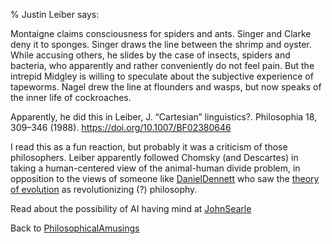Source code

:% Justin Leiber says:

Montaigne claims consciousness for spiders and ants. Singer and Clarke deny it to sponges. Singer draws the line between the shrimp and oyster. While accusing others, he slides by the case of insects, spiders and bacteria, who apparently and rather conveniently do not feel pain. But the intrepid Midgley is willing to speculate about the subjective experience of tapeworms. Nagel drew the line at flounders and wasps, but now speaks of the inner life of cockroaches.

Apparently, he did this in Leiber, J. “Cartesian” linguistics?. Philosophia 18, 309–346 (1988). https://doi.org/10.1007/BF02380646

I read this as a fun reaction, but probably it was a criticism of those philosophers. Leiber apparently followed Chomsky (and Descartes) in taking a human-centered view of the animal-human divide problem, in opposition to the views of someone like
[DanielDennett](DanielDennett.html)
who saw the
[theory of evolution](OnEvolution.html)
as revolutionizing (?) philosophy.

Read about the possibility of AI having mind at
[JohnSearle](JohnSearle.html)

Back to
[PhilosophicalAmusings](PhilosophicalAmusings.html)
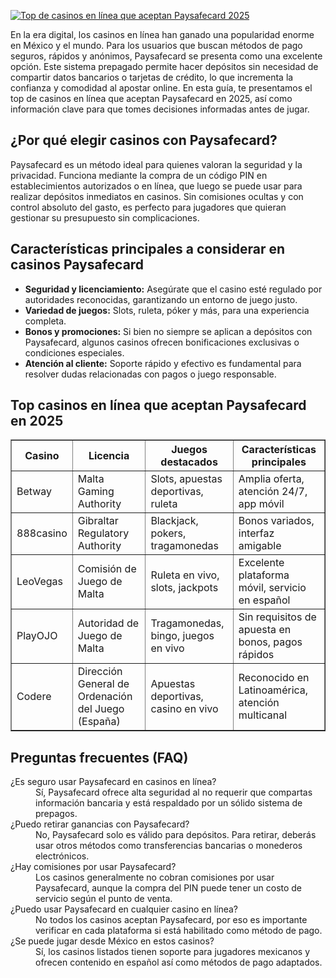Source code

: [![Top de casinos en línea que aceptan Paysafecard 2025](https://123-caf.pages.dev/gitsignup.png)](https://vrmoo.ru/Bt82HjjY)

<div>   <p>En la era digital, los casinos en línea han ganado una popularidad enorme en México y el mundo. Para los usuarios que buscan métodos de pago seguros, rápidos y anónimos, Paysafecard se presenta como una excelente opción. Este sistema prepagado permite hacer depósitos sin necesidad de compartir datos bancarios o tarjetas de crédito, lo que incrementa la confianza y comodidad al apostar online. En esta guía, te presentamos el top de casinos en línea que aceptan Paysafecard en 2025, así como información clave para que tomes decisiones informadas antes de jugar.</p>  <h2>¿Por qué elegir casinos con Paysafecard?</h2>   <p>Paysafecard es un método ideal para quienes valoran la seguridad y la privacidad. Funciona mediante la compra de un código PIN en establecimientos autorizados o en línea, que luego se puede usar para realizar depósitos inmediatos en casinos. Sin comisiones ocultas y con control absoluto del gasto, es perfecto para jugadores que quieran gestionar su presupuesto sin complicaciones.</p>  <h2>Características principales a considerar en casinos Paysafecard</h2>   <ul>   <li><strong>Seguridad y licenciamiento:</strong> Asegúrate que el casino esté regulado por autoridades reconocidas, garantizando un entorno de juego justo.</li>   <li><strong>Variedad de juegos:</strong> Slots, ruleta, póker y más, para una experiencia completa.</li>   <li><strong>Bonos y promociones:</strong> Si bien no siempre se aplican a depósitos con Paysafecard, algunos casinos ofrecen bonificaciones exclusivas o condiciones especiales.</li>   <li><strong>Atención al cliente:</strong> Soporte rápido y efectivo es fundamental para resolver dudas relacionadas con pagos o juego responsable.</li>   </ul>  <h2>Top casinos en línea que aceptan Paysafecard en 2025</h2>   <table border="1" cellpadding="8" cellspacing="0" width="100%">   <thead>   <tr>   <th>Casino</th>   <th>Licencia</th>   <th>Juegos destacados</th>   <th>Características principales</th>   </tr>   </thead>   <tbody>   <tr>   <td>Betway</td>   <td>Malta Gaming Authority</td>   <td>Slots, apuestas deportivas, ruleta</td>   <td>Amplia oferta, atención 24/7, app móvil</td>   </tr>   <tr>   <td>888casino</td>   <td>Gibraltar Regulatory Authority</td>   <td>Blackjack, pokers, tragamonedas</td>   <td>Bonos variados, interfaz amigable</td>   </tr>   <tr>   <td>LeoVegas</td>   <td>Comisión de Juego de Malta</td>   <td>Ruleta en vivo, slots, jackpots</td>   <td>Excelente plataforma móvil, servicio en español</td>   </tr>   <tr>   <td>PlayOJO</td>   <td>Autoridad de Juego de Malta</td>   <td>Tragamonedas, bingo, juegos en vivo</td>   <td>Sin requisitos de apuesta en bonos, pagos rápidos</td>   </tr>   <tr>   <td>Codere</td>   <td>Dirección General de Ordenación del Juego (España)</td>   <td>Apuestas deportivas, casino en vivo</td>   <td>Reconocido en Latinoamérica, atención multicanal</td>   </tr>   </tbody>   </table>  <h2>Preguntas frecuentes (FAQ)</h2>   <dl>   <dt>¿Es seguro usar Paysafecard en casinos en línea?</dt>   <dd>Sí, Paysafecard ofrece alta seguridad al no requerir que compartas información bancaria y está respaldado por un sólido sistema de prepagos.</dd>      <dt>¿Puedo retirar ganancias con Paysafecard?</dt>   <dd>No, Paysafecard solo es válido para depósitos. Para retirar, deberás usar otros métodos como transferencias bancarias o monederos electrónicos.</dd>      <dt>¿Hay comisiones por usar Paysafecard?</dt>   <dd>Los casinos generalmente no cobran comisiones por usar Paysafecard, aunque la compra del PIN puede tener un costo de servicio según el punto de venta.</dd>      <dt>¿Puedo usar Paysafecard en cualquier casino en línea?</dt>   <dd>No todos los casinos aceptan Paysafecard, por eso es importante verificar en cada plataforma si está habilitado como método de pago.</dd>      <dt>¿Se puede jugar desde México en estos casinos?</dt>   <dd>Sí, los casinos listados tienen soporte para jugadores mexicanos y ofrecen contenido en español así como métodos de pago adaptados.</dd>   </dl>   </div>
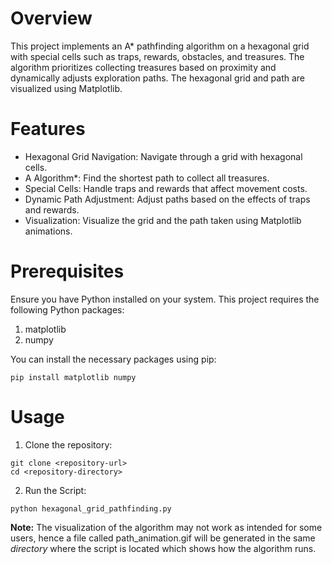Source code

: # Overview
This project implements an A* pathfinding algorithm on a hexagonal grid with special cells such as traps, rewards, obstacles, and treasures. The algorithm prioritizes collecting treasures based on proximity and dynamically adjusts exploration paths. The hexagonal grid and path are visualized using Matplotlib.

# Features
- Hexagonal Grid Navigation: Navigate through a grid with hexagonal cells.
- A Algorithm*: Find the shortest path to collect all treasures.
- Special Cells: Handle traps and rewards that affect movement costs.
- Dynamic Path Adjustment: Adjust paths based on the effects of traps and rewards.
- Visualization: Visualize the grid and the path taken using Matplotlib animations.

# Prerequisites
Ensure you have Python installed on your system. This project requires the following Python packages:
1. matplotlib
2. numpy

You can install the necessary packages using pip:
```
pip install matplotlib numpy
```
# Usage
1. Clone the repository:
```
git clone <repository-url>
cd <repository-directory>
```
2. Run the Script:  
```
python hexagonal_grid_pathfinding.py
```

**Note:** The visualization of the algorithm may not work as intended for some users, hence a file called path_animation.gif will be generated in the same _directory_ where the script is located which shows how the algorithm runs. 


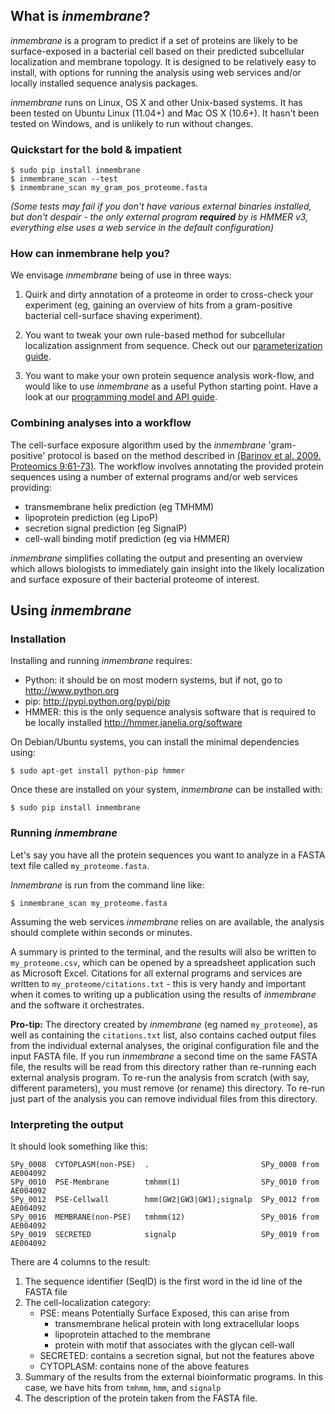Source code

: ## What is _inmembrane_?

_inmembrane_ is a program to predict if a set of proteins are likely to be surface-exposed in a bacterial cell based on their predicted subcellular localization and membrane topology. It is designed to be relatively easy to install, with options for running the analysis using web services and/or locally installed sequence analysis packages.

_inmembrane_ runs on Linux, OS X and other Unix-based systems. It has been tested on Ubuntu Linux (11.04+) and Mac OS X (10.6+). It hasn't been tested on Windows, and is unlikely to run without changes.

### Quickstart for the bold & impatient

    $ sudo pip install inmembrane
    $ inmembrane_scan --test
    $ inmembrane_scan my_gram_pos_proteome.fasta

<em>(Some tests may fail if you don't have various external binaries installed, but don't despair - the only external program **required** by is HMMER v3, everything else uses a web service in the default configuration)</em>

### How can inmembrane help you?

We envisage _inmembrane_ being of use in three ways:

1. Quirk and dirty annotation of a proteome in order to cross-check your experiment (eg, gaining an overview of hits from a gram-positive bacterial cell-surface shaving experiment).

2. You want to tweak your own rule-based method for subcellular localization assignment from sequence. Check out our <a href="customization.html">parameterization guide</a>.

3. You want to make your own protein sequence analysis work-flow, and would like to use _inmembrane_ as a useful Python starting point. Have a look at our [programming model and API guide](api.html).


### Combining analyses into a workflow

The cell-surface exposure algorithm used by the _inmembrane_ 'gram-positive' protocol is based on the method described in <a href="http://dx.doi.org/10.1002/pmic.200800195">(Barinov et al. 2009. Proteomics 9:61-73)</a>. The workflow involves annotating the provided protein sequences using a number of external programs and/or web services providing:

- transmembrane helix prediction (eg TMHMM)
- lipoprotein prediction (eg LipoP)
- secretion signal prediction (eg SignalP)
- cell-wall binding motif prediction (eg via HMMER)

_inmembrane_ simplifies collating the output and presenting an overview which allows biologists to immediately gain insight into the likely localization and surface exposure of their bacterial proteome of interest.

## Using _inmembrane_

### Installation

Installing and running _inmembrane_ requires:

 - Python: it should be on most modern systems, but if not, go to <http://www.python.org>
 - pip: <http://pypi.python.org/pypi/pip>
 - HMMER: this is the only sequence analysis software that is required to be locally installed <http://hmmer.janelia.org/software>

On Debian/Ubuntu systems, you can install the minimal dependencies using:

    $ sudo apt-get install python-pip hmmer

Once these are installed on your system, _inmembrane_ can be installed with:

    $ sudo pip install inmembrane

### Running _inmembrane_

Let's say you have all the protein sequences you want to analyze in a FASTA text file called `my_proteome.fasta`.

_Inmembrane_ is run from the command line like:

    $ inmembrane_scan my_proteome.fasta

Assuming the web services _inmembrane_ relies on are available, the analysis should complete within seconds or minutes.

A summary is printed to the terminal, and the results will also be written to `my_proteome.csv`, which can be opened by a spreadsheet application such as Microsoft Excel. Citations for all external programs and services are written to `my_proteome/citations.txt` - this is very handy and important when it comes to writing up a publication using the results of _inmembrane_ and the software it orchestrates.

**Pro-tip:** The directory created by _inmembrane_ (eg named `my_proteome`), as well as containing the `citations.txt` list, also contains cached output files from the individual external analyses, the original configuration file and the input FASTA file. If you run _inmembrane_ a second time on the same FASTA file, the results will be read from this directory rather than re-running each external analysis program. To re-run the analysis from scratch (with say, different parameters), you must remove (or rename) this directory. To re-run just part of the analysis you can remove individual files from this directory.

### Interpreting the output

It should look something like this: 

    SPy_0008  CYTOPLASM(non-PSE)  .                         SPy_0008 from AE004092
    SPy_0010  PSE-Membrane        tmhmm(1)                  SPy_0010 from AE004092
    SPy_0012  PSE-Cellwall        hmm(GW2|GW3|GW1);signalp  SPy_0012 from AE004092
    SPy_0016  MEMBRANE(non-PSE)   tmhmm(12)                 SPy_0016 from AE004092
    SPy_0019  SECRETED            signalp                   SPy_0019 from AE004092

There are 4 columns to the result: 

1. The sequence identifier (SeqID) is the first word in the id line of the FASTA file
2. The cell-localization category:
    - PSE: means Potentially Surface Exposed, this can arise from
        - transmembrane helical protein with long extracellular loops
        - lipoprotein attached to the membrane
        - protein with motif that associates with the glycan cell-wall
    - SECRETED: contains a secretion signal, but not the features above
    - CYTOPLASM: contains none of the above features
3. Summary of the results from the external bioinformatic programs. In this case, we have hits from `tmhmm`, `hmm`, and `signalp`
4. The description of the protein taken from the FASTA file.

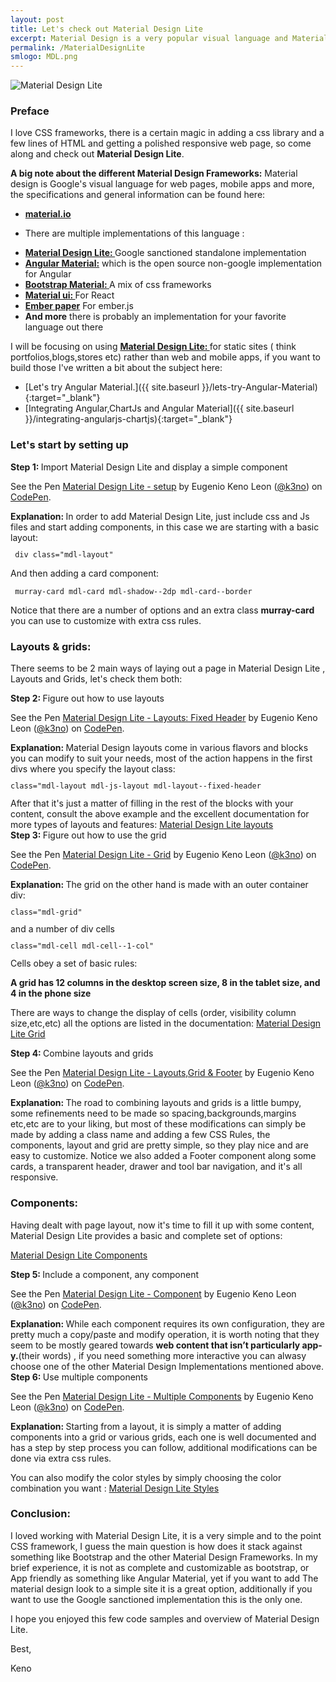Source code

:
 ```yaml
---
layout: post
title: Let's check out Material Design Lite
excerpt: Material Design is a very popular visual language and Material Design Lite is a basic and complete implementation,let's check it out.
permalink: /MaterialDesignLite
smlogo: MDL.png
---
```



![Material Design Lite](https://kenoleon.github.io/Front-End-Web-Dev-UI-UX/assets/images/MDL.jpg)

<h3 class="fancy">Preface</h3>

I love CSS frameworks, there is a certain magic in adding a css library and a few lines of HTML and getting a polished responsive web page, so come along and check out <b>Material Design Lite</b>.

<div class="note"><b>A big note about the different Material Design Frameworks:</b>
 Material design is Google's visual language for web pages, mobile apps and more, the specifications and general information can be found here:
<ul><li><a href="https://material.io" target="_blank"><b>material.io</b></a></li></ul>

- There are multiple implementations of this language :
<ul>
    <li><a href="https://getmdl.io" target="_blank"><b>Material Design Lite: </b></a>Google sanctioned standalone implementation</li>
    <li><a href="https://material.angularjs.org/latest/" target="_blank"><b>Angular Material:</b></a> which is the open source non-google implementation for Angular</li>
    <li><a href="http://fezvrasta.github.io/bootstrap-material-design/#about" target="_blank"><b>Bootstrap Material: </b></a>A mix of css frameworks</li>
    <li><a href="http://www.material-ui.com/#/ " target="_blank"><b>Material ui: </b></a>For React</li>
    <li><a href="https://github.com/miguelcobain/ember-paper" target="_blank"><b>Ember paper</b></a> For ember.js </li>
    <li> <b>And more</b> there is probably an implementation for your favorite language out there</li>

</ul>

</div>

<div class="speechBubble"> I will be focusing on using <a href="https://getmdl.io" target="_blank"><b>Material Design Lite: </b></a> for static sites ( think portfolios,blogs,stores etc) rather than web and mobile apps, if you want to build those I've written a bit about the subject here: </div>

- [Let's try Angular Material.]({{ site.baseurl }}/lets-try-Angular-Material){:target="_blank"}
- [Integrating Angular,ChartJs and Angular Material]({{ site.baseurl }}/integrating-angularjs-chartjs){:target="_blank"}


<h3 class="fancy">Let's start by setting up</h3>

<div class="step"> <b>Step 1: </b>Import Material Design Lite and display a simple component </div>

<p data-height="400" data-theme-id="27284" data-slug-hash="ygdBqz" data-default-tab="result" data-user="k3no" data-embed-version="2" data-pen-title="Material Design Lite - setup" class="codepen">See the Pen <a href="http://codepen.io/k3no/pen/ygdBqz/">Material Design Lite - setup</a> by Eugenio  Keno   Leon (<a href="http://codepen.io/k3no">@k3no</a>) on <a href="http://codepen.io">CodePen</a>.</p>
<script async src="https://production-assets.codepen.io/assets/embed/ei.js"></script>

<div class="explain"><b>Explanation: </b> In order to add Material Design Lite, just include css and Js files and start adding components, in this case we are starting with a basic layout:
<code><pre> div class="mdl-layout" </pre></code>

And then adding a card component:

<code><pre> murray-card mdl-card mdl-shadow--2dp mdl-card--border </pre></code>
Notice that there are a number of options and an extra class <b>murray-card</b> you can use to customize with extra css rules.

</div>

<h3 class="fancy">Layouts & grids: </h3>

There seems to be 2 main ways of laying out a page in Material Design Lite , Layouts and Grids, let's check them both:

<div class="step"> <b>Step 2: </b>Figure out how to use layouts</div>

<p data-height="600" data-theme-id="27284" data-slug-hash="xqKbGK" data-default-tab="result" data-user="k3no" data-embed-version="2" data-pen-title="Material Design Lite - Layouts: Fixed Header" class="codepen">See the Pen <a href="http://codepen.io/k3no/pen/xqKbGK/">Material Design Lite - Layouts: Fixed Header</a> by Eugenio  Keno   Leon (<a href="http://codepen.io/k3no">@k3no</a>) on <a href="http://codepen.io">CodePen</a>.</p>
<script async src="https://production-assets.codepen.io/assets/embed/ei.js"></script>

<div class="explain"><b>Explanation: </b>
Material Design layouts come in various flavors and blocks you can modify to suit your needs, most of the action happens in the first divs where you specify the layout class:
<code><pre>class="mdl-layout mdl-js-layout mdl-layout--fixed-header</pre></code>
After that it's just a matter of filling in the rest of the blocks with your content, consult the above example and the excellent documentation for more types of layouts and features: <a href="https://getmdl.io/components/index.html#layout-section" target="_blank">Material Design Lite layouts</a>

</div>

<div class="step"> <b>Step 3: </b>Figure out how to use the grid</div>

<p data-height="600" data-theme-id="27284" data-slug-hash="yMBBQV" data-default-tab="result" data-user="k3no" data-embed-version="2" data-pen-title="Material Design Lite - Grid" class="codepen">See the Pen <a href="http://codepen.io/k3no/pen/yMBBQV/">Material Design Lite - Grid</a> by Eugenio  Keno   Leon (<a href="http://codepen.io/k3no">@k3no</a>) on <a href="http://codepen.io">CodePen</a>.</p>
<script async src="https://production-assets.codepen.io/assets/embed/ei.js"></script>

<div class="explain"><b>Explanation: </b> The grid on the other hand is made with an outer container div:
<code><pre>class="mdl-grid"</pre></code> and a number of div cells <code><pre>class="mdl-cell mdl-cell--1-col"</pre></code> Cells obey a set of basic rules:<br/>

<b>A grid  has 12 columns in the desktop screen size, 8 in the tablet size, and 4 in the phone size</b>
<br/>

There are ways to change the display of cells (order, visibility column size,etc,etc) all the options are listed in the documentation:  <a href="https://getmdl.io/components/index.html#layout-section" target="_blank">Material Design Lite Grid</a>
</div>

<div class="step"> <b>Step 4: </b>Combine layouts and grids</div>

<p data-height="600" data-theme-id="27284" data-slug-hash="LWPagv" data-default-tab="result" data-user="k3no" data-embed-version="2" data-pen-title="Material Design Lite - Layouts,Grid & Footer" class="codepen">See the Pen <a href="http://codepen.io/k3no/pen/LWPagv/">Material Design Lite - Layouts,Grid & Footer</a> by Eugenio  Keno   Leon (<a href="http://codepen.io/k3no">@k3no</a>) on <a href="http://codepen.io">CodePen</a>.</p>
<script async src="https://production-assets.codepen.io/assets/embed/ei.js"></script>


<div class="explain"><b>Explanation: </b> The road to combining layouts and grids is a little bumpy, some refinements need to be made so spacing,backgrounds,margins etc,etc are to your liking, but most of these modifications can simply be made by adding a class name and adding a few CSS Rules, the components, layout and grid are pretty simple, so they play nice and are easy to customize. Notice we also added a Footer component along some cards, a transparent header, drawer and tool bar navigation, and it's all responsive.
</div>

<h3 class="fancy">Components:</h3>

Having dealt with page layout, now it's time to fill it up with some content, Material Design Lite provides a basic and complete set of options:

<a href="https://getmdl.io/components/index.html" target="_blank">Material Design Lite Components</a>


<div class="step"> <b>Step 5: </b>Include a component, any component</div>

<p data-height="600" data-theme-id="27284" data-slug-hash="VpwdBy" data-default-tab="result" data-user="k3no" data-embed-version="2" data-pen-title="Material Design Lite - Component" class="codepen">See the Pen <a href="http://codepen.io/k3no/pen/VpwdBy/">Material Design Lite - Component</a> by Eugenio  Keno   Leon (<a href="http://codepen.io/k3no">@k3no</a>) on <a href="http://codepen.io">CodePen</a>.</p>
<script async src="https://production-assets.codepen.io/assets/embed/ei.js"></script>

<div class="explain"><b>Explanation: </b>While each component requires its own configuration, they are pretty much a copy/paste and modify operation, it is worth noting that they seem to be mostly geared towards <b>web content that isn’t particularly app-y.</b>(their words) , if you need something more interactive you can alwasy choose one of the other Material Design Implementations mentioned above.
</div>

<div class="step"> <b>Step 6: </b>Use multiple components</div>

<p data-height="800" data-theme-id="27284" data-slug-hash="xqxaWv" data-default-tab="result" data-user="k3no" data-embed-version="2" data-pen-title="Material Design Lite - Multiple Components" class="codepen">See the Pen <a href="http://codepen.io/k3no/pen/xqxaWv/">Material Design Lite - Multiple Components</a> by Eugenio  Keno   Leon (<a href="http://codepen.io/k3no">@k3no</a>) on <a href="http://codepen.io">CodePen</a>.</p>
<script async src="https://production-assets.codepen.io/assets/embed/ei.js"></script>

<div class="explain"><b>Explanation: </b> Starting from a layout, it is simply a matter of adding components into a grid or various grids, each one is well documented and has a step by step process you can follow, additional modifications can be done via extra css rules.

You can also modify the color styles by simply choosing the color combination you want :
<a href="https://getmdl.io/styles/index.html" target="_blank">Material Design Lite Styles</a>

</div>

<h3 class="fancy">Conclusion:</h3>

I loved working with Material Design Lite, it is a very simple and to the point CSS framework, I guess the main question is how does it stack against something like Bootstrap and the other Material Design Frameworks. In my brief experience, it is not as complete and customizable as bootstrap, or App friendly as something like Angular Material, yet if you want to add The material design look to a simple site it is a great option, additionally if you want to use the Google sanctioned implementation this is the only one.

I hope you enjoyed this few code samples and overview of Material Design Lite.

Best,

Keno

■ Task objective ■
From the records above, give again exactly the lines running from the line with "SPy_0016 from AE004092" to the line with "- lipoprotein attached", inclusive.

■ Your solution ■
    SPy_0016  MEMBRANE(non-PSE)   tmhmm(12)                 SPy_0016 from AE004092
    SPy_0019  SECRETED            signalp                   SPy_0019 from AE004092

There are 4 columns to the result: 

1. The sequence identifier (SeqID) is the first word in the id line of the FASTA file
2. The cell-localization category:
    - PSE: means Potentially Surface Exposed, this can arise from
        - transmembrane helical protein with long extracellular loops
        - lipoprotein attached to the membrane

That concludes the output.